Изменить размер шрифта - +
Санто не понять, чего мне тогда стоило переправить вот этих дамочек в Гавану. Ну да, ему порядком досталось от Бороды. Зато его не достает никакой гребаный федерал из Чикаго.

Пит немедленно вскинулся:

— Что за федерал из Чикаго?

— Не знаю, как его зовут. Я и видел-то его всего один раз, слава Аллаху.

— Опиши его.

— Рост метр восемьдесят с небольшим, лет сорок шесть — сорок семь. Очки, жидкие седые волосы, и, лично по мне, еще тот пьяница — поскольку в тот единственный раз, когда я видел его воочию, от него несло виски.

Дорога так и запрыгала перед глазами. Пит нажал на «тормоз», грузовик резко остановился.

— Расскажи, как именно он тебя достает.

— Чего это я буду тебе рассказывать? Назови хоть одну причину, по которой я должен это делать.

— Я дам тебе тысячу долларов, если ты мне расскажешь. Если же мне твой рассказ понравится, дам еще четыре.

Руби принялся считать на пальцах, — от одного до пяти, и так раз шесть.

Пит выстукивал мелодию на баранке руля. Вот такую: раз-два-три-четыре-пять.

Руби беззвучно повторял губами цифры: раз-два-три-четыре-пять, раз-два-три-четыре-пять.

Пит поднял вверх ладонь с растопыренной пятерней. Руби сосчитал пальцы — вслух.

— Пять тысяч, если тебе понравится?

— Пять, Джек. И тысячу, если не понравится.

— Я чертовски рискую, если расскажу тебе.

— Тогда не рассказывай.

Руби принялся теребить висевшее у него на шее ожерелье из звезд Давида. Пит развернул пятерню ладонью вверх. Руби поцеловал одну из звезд Давида и глубоко-о-о вздохнул.

— В мае прошлого года этот вонючий федерал набросился на меня в Далласе. Угрожал всеми мыслимыми и немыслимыми бедами, и я ему поверил, потому что он — треклятый гойский фанатик, которому нечего терять. Он знал, что я занимался ростовщичеством в большом Ди и Чикаго, знал и то, что тех, кто просил реально большие бабки, я направлял к Сэму Джианкане. И вот чего ему было надо: он хотел отследить деньги, которые занимались из пенсионного фонда профсоюза водителей грузовиков.

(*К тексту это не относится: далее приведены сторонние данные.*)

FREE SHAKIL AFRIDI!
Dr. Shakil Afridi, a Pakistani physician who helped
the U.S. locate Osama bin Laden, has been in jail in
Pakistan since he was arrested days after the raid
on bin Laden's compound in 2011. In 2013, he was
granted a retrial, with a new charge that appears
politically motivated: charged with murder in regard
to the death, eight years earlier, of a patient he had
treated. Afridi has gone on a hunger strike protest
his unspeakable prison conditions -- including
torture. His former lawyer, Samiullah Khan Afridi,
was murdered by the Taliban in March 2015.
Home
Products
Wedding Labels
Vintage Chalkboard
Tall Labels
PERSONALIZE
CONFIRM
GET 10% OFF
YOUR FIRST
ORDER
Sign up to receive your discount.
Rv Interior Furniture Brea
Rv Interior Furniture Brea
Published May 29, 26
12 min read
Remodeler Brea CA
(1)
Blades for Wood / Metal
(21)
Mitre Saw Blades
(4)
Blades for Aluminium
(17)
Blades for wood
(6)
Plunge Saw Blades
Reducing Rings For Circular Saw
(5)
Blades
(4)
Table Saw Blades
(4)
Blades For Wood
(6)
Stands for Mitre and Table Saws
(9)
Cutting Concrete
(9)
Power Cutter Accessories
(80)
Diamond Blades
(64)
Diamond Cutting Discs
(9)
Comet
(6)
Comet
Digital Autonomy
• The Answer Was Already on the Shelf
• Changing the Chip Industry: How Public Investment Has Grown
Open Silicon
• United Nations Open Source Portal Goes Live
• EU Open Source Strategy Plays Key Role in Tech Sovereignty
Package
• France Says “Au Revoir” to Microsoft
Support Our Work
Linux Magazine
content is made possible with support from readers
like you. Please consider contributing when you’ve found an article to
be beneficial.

Классический Литтел: дерзкий и глупый.

— Он заставил меня каждую неделю звонить ему в Чикаго с таксофона. Иногда он подкидывает мне денег — когда я жалуюсь, что мои дела совсем уж плохи. Он заставил меня рассказать ему об одном моем знакомом, киношнике по имени Сид Кабикофф, который хотел, чтобы я познакомил его с одним гангстером-ростовщиком, Сэлом Д’Онофрио, чтоб тот представил его Момо и они могли договориться насчет кредита из средств пенсионного фонда. Что случилось потом, я не знаю, но в чикагских газетах я прочел, что оба, и Кабикофф и Д’Онофрио, были убиты — как написано в газете, «умерли под пытками», и что оба дела так и остались нераскрытыми. Я, конечно, не Эйнштейн, но «пытки» в Чикаго означают только одно — Сэм Джи. Также я знаю и то, что мое имя там не всплывало, иначе и меня бы давно «навестили». Вдобавок не надо быть Эйнштейном, чтобы догадаться, что виноват во всех этих бедах тот полоумный федерал.

Литтел нарушал закон. Литтел был лучшим другом Бойда. Ленни Сэндс работал и на Литтела, и на Д’Онофрио.

Руби снял с колена приставшую собачью шерстинку.

— И этот рассказ стоил пяти тысяч долларов?

Дорога поплыла перед его глазами. Пит едва не задавил аллигатора.

— Тот федерал… он звонил тебе после смерти Кабикоффа и Д’Онофрио?

— Слава Аллаху, нет. Так что там с моими пятью…

— Ты их получишь. Как получишь еще три, если сообщишь мне сразу после того, как он тебе позвонит. И если твоя информация поможет мне с ним разделаться, получишь еще пять.